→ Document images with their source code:
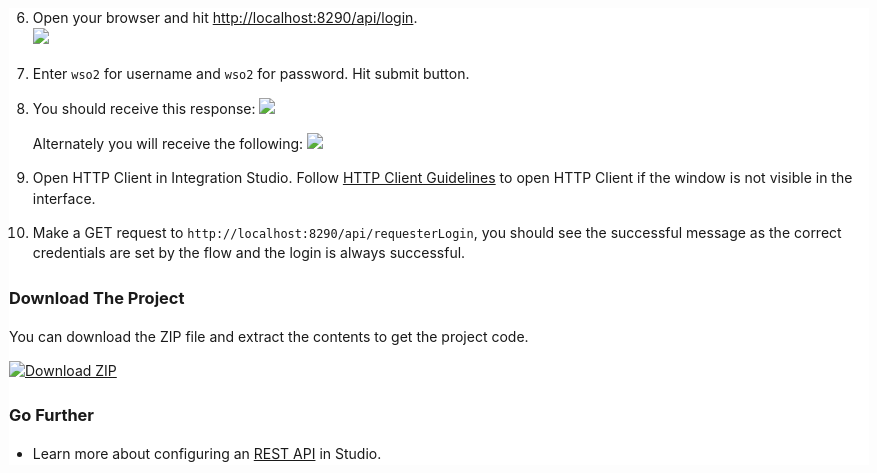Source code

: 6. Open your browser and hit [http://localhost:8290/api/login](http://localhost:8290/api/login).<br>
    <img width="40%" src="../../../assets/img/migration-examples/login-form-using-the-http-connector-login-page.png">

7. Enter `wso2` for username and `wso2` for password. Hit submit button.

8. You should receive this response: 
    <img width="40%" src="../../../assets/img/migration-examples/login-form-using-the-http-connector-login-success.png">
    
   Alternately you will receive the following:
    <img width="40%" src="../../../assets/img/migration-examples/login-form-using-the-http-connector-login-error.png">

9. Open HTTP Client in Integration Studio. Follow [HTTP Client Guidelines](../../../docs/common/adding-http-client-to-integration-studio.md) to open HTTP Client if the window is not visible in the interface.

10. Make a GET request to `http://localhost:8290/api/requesterLogin`, you should see the successful message as the correct credentials are set by the flow and the login is always successful.

### Download The Project

You can download the ZIP file and extract the contents to get the project code.

<a href="../../../assets/zip/mule-migration/login-form-using-the-http-connector.zip" download>
    <img src="../../../assets/img/migration-examples/common/download-zip.png" width="200" alt="Download ZIP">
</a>

### Go Further

* Learn more about configuring an [REST API](https://ei.docs.wso2.com/en/latest/micro-integrator/references/synapse-properties/rest-api-properties/) in Studio.
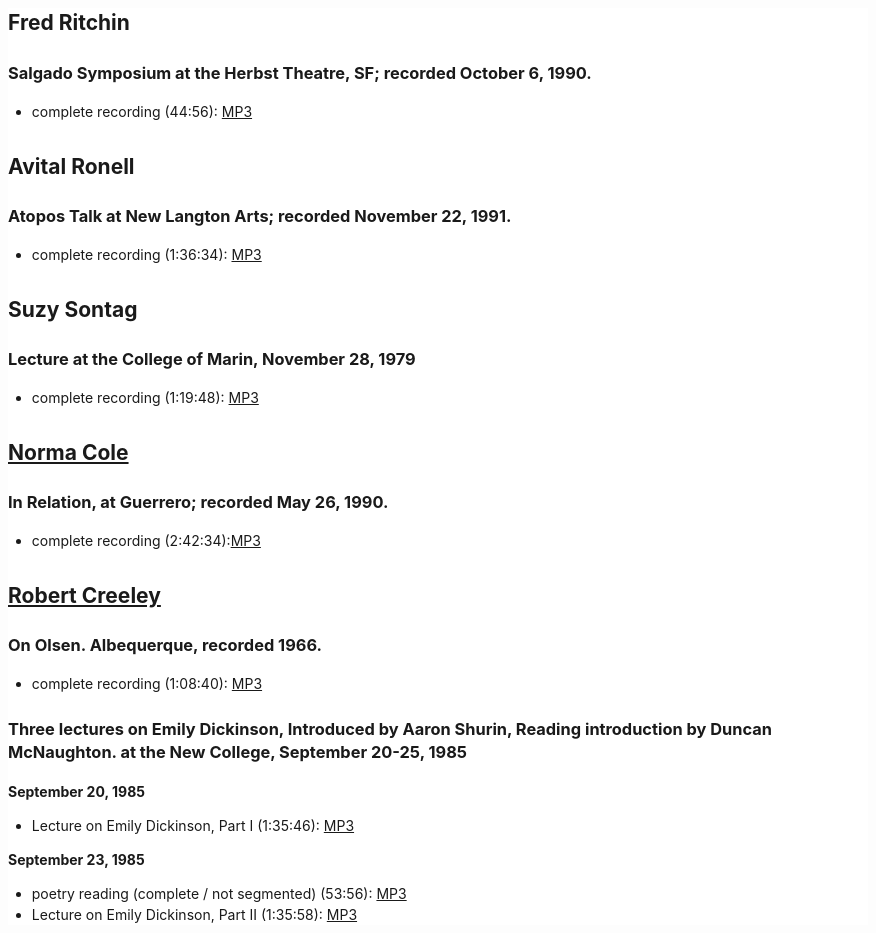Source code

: Fred Ritchin
------------

### Salgado Symposium at the Herbst Theatre, SF; recorded October 6, 1990.

-   complete recording (44:56): [MP3](http://media.sas.upenn.edu/pennsound/authors/Ritchin/Ritchin-Fred-Roderiguez_Salgado-Symposium_SF-Herbst-Theatre_10-6-90.mp3)

Avital Ronell
-------------

### Atopos Talk at New Langton Arts; recorded November 22, 1991.

-   complete recording (1:36:34): [MP3](http://media.sas.upenn.edu/pennsound/authors/Ronell/Ronell-Avital_Complete-Recording_Atopos-Talk_New-Langton-Arts_San-Francisco_11-22-91.mp3)

Suzy Sontag
-----------

### Lecture at the College of Marin, November 28, 1979

-   complete recording (1:19:48): [MP3](http://media.sas.upenn.edu/pennsound/authors/Sontag/Sontag-Suzy_Complete-Recording_College-Of-Marin_11-28-79.mp3)

[Norma Cole](Cole-Norma.php)
----------------------------

### In Relation, at Guerrero; recorded May 26, 1990.

-   complete recording (2:42:34):[MP3](http://media.sas.upenn.edu/pennsound/authors/Cole/Cole-Norma_Complete-Recording_In-Relation_Guerrero_5-26-1990.mp3)

[Robert Creeley](Creeley.php)
-----------------------------

### On Olsen. Albequerque, recorded 1966.

-   complete recording (1:08:40): [MP3](http://media.sas.upenn.edu/pennsound/authors/Creeley/Creeley-Robert_Complete-Recording_On-Olson_Albequerque_1966.mp3)

### Three lectures on Emily Dickinson, Introduced by Aaron Shurin, Reading introduction by Duncan McNaughton. at the New College, September 20-25, 1985

**September 20, 1985**

-   Lecture on Emily Dickinson, Part I (1:35:46): [MP3](http://media.sas.upenn.edu/pennsound/authors/Creeley/New-College-1985/Creeley-Robert_01_Lecture-On-Emily-Dickinson_New-College_9-20-85.mp3)

  
**September 23, 1985**

-   poetry reading (complete / not segmented) (53:56): [MP3](http://media.sas.upenn.edu/pennsound/authors/Creeley/New-College-1985/Creeley-Robert_Complete-Reading_New-College_9-23-85.mp3)
-   Lecture on Emily Dickinson, Part II (1:35:58): [MP3](http://media.sas.upenn.edu/pennsound/authors/Creeley/New-College-1985/Creeley-Robert_02_Lecture-On-Emily-Dickinson_New-College_9-23-85.mp3)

→ Work instructions:
Output as a JSON list of strings the lines from the one containing "poetry reading (complete" through the end of the material, inclusive. Give one string per line and leave out blank lines.

→ Reply:
[
  "-   poetry reading (complete / not segmented) (53:56): [MP3](http://media.sas.upenn.edu/pennsound/authors/Creeley/New-College-1985/Creeley-Robert_Complete-Reading_New-College_9-23-85.mp3)",
  "-   Lecture on Emily Dickinson, Part II (1:35:58): [MP3](http://media.sas.upenn.edu/pennsound/authors/Creeley/New-College-1985/Creeley-Robert_02_Lecture-On-Emily-Dickinson_New-College_9-23-85.mp3)"
]